Screwed Up Beer Week (vol 4) - Been Brainwashed by Ferrets, Bikinis & Ribbons Lately?

Written By: Kevin Patterson on 01/31/2014
A baby boomer walks into bar. He bellies up on the friendly side and says.... well, nothing really - at least through beers number one, two or three. But during beer four he engages in a conversation about how great these new microbrewery beers have become. It was quite obvious that the gentleman was a recent convert from the "sex-in-canoe" type of beers to those of Porter, Pale and Belgian ales. His questions were quite common of those from somewhat who was just finding the craft beer light. So I knew what was coming and I wasn't looking forward to it at all. And then he finally asked that dreaded question...
"What kind of folks are hardest to get to like this stuff?" As I hummed and hawed trying hard to find the impossibly diplomatic answer, he begins to answer his own question with what he thinks will be the answer.

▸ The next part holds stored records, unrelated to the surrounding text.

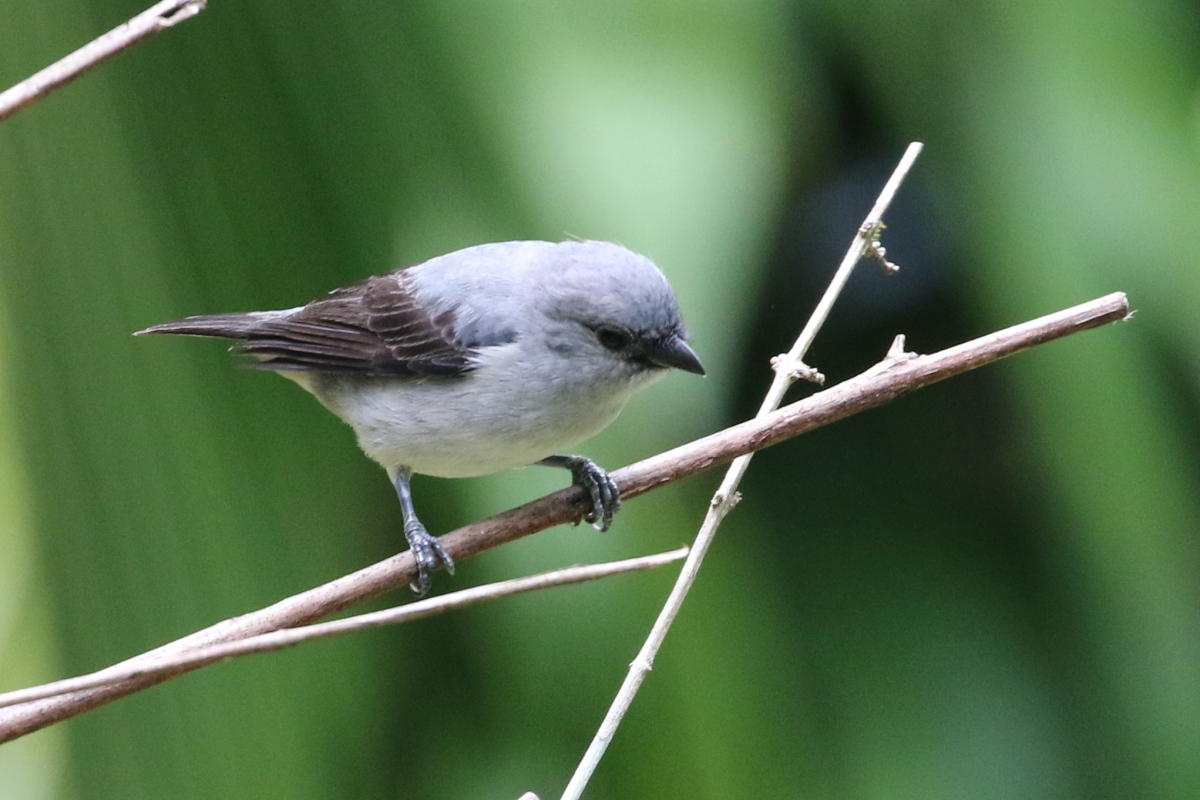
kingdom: Animalia
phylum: Chordata
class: Aves
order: Passeriformes
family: Thraupidae
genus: Tangara
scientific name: Tangara inornata
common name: Plain-colored tanager
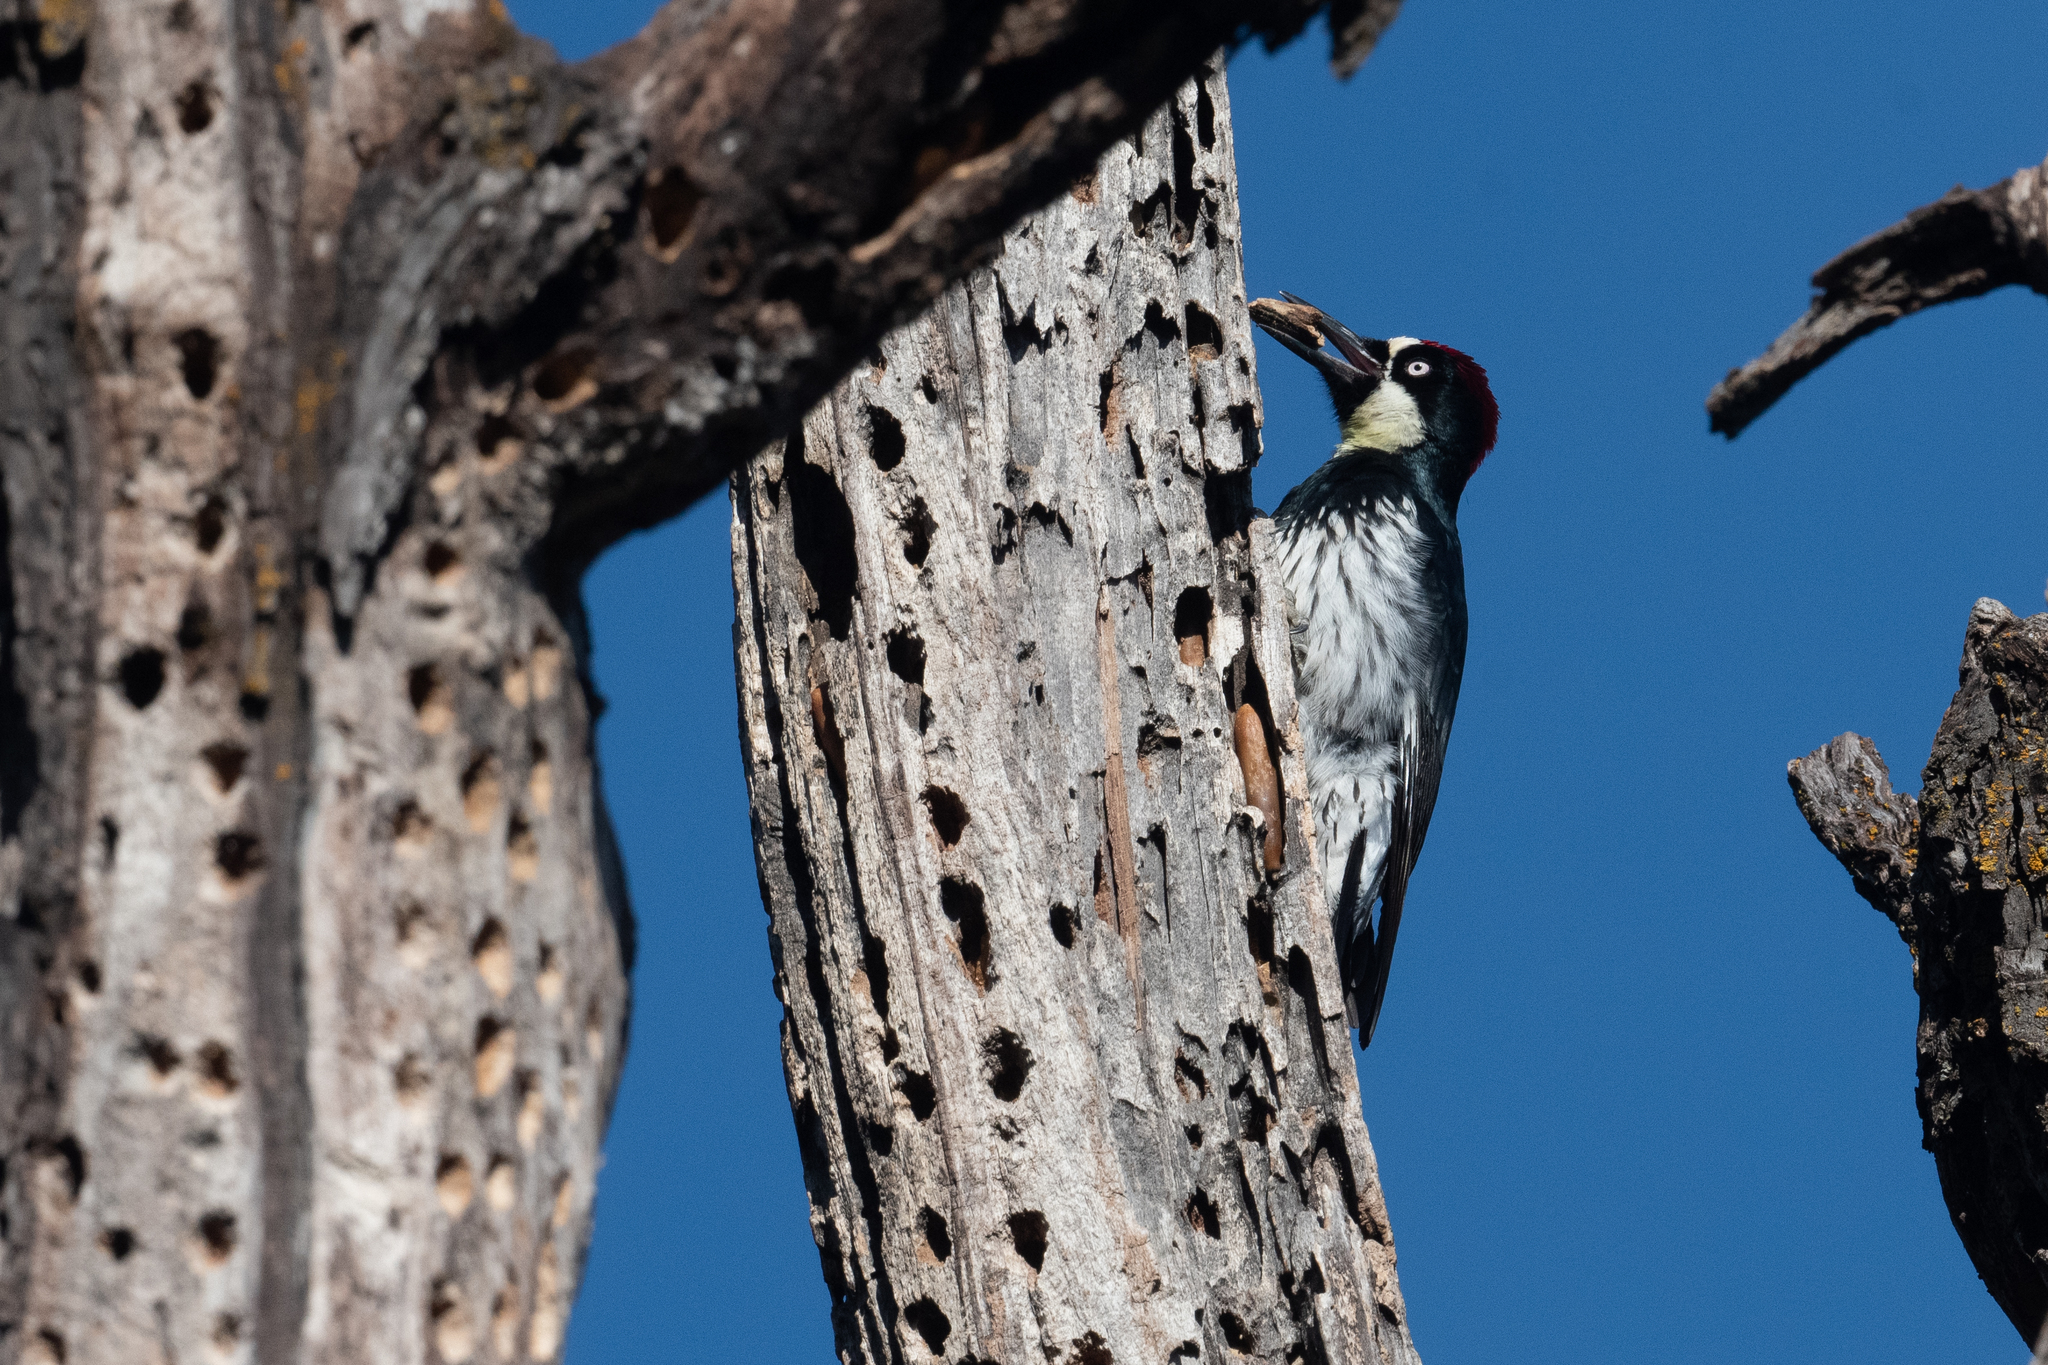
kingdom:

"Its got to be the youngsters - those just turning twenty-one because they can't possibly have a palate mature enough for full appreciation of what I'm tasting, right?"
"Or perhaps its the Nascar watchin', pretend to be fishin', John Deer ridin' types who only reach for beers that are offered in buckets or thirty-packs of cans?"
"Maybe its the Cabernet types who pull up in their '82 Mercedes and wears his '94 fraternity shirts even though he's now thirty-seven and has three kids. He'll brag about that recently purchased $50 wine but can't tell you anything about it. Yet, he'll contemplate it over this secret box-wine at home. That's gotta be him?"
But once he ran out of demographics, I had to level with Cletus. "It's you!"
If anyone is going to give me flack about the stuff that's selling right now, its most likely going to be that guy who's somewhere between 50-70 years old. Think about it:  That's the generation that were told, "Only buy Ford" or "Only Wear Levi's". The only bread on the shelves were Wonder Bread, the only drink was Coca-Cola and the value coffee consisted of instant granules. And everyone who was old enough to buy their own stuff fell for those adds.
The "buy local" movement then meant "don't buy anything Japanese, only buy USA!" Yes, it was a simpler time but it was a time without diversity, without options and without much craft. As they fell in love with the price of things that rolled off of a conveyor belt, quality and craft fell behind. And the same thing happened with their beers.
When the the "baby-boomers" came back from the war, they found that the lighter lagers of America were quite suitable. It was a time of unconditioned homes and small refrigerators so the closer that the beer tasted to water, was the less likely it was to offend anyone and an argument can be made for their refreshing qualities- similar to seltzer water. Some think that the lighter brands were a result of barley shortages or because the ladies left back home found favor in the lighter suds. Regardless, the message since the lift of prohibition was that all beers should taste like bastardized German-style lagers.
The deep pockets of the larger industrial lager makers were able to outlast prohibition where the smaller ones could not. So once prohibition was repealed, the mass-marketers were ready to promote only things they sold. For generations folks saw least-common-denominator beer promoted by race cars, frogs, scantily clad pin-ups, ferrets, clydesdales, rocky mountains, blue ribbons, and "the coldest taste in the world". And generations upon generations bought it- hook, line and sinker.
It just happens that most of those generations have come round. They're ok with sushi for lunch. They know the value of the corner coffeehouse. They know that better cheese doesn't come from an aerosol can or an individual wrapper. They price compare Toyotas, designer jeans and might even choose an alternative ketchup or soda pop simply for the sake of surprise. And even our youngest drinkers who were born in 1993 (yea, do the math) haven't lived a day in their lives where the likes of Goose Island or Sierra Nevada wasn't known. Sure they find the humor in ferrets, frogs and even bikinis, but they're just not brainwashed by them anymore.
Most generations are embracing the culinary arts with an open mind and a fresh palate. And they're stepping out of the beers that are "fucking close to water" (See paragraph 1) and into craft... "except for you Cletus! You and your baby-booming pals have the hardest heads. You are my last frontier, you're my uncharted territory. You're my next target. I'm coming for you!"